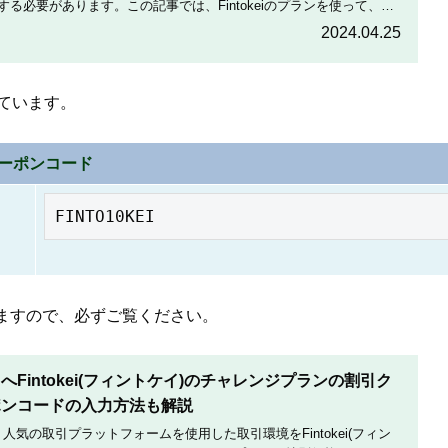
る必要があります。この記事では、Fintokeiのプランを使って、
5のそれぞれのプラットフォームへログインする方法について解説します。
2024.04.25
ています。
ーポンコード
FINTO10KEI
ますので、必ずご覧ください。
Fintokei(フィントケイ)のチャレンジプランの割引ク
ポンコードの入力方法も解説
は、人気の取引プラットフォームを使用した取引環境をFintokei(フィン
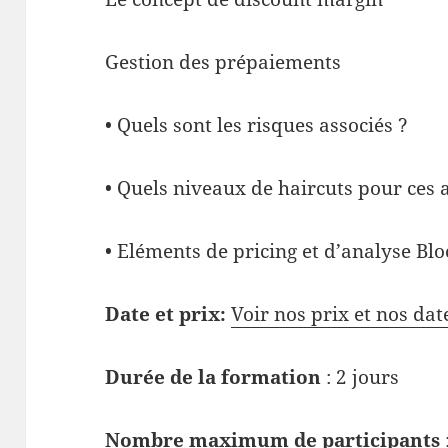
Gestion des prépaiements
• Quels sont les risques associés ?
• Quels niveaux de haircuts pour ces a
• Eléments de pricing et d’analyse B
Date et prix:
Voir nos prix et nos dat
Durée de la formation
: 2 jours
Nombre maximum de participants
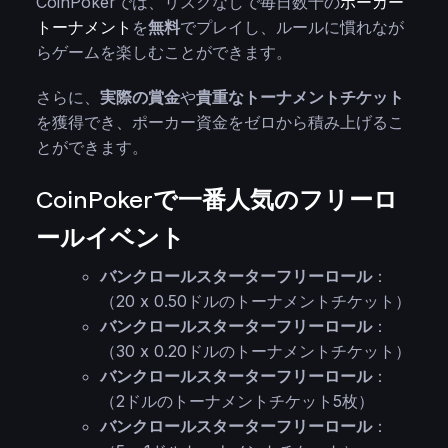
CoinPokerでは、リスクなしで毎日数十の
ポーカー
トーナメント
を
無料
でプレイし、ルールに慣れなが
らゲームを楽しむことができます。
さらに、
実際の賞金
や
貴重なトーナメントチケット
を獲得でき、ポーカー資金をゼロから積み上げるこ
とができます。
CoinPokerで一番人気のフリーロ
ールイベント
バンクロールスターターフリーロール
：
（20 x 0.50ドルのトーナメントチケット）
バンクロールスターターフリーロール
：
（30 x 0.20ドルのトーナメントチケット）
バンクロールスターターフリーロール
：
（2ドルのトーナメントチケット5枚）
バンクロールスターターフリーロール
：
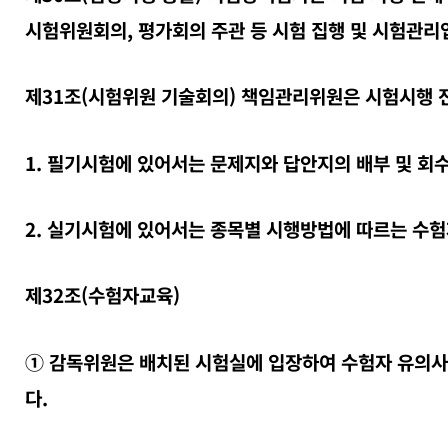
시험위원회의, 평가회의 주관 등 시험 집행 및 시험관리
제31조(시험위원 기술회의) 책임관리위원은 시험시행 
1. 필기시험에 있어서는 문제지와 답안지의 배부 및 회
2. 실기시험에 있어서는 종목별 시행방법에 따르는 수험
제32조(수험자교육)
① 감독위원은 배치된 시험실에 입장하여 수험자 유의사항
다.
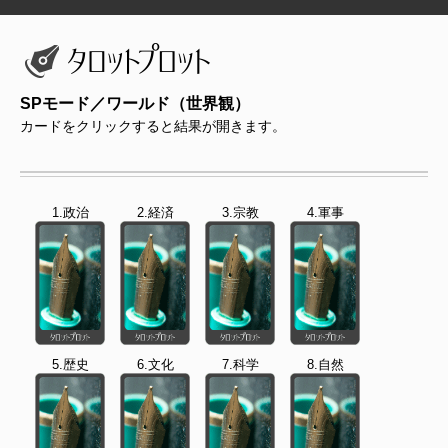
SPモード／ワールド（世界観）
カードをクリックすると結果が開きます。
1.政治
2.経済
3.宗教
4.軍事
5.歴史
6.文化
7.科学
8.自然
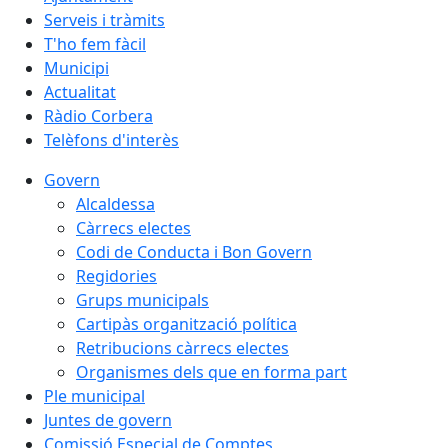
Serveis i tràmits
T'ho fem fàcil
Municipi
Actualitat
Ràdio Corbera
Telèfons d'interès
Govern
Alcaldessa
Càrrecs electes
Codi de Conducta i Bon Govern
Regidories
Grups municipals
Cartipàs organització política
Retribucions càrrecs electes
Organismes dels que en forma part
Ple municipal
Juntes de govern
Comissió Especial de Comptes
########
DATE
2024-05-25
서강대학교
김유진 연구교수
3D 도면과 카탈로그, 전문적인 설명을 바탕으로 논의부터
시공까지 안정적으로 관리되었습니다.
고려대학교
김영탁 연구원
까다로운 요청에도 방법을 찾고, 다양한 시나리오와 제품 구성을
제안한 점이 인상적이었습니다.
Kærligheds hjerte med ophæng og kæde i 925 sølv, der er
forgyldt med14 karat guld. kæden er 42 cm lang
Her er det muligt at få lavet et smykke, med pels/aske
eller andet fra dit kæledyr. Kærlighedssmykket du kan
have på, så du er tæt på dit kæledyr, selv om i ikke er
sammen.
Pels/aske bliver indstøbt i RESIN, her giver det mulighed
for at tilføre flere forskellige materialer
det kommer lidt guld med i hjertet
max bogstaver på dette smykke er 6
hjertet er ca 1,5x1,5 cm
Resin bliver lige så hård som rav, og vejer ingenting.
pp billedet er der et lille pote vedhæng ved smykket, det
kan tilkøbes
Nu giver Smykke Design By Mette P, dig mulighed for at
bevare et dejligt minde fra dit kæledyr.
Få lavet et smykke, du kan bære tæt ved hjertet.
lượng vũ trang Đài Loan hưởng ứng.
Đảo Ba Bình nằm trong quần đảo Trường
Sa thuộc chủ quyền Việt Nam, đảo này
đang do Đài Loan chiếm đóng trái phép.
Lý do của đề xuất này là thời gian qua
########
ABOUT THIS TASK = Scan the records above for the string "bliver", then copy each line where it turns up.

WRITTEN ANSWER =
Pels/aske bliver indstøbt i RESIN, her giver det mulighed
Resin bliver lige så hård som rav, og vejer ingenting.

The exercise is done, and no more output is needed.